=== Prompt ===
Please reproduce every line in each of the rows below word for word, keeping the same line breaks and order.

(Collection entries)

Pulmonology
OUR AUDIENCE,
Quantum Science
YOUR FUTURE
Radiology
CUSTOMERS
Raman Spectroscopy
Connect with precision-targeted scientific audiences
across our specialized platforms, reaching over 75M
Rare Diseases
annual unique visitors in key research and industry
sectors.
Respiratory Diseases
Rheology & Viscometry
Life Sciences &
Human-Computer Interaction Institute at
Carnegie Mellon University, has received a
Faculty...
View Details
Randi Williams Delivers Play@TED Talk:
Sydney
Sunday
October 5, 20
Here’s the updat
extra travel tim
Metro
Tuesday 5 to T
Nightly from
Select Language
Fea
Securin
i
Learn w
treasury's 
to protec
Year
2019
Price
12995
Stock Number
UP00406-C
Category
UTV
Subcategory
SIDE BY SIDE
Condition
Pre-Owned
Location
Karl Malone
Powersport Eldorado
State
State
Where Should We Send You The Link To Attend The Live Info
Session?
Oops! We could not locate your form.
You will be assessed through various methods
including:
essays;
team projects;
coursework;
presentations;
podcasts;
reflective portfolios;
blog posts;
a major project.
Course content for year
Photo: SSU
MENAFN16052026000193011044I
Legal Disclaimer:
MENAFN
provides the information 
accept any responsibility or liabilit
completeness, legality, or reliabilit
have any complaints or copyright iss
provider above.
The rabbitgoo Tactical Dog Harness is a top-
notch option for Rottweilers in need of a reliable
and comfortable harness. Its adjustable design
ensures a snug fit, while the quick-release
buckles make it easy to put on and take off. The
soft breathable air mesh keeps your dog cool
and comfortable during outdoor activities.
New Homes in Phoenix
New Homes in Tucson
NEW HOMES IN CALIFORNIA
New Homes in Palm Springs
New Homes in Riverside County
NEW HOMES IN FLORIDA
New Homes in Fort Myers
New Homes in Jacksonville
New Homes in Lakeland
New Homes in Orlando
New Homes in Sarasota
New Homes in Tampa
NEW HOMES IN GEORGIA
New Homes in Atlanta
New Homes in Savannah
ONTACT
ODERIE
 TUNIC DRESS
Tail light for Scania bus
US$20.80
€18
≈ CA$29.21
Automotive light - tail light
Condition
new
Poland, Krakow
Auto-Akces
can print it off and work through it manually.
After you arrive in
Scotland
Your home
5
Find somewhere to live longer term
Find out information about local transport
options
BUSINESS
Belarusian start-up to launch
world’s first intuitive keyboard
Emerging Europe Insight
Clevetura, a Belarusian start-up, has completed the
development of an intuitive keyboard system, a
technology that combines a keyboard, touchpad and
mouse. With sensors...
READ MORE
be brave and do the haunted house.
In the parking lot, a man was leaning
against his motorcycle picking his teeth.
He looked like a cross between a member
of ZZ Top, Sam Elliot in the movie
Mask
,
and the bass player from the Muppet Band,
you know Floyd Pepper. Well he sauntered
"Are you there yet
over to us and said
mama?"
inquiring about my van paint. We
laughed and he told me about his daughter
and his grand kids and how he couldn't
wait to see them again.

=== Worked solution ===
Pulmonology
OUR AUDIENCE,
Quantum Science
YOUR FUTURE
Radiology
CUSTOMERS
Raman Spectroscopy
Connect with precision-targeted scientific audiences
across our specialized platforms, reaching over 75M
Rare Diseases
annual unique visitors in key research and industry
sectors.
Respiratory Diseases
Rheology & Viscometry
Life Sciences &
Human-Computer Interaction Institute at
Carnegie Mellon University, has received a
Faculty...
View Details
Randi Williams Delivers Play@TED Talk:
Sydney
Sunday
October 5, 20
Here’s the updat
extra travel tim
Metro
Tuesday 5 to T
Nightly from
Select Language
Fea
Securin
i
Learn w
treasury's 
to protec
Year
2019
Price
12995
Stock Number
UP00406-C
Category
UTV
Subcategory
SIDE BY SIDE
Condition
Pre-Owned
Location
Karl Malone
Powersport Eldorado
State
State
Where Should We Send You The Link To Attend The Live Info
Session?
Oops! We could not locate your form.
You will be assessed through various methods
including:
essays;
team projects;
coursework;
presentations;
podcasts;
reflective portfolios;
blog posts;
a major project.
Course content for year
Photo: SSU
MENAFN16052026000193011044I
Legal Disclaimer:
MENAFN
provides the information 
accept any responsibility or liabilit
completeness, legality, or reliabilit
have any complaints or copyright iss
provider above.
The rabbitgoo Tactical Dog Harness is a top-
notch option for Rottweilers in need of a reliable
and comfortable harness. Its adjustable design
ensures a snug fit, while the quick-release
buckles make it easy to put on and take off. The
soft breathable air mesh keeps your dog cool
and comfortable during outdoor activities.
New Homes in Phoenix
New Homes in Tucson
NEW HOMES IN CALIFORNIA
New Homes in Palm Springs
New Homes in Riverside County
NEW HOMES IN FLORIDA
New Homes in Fort Myers
New Homes in Jacksonville
New Homes in Lakeland
New Homes in Orlando
New Homes in Sarasota
New Homes in Tampa
NEW HOMES IN GEORGIA
New Homes in Atlanta
New Homes in Savannah
ONTACT
ODERIE
 TUNIC DRESS
Tail light for Scania bus
US$20.80
€18
≈ CA$29.21
Automotive light - tail light
Condition
new
Poland, Krakow
Auto-Akces
can print it off and work through it manually.
After you arrive in
Scotland
Your home
5
Find somewhere to live longer term
Find out information about local transport
options
BUSINESS
Belarusian start-up to launch
world’s first intuitive keyboard
Emerging Europe Insight
Clevetura, a Belarusian start-up, has completed the
development of an intuitive keyboard system, a
technology that combines a keyboard, touchpad and
mouse. With sensors...
READ MORE
be brave and do the haunted house.
In the parking lot, a man was leaning
against his motorcycle picking his teeth.
He looked like a cross between a member
of ZZ Top, Sam Elliot in the movie
Mask
,
and the bass player from the Muppet Band,
you know Floyd Pepper. Well he sauntered
"Are you there yet
over to us and said
mama?"
inquiring about my van paint. We
laughed and he told me about his daughter
and his grand kids and how he couldn't
wait to see them again.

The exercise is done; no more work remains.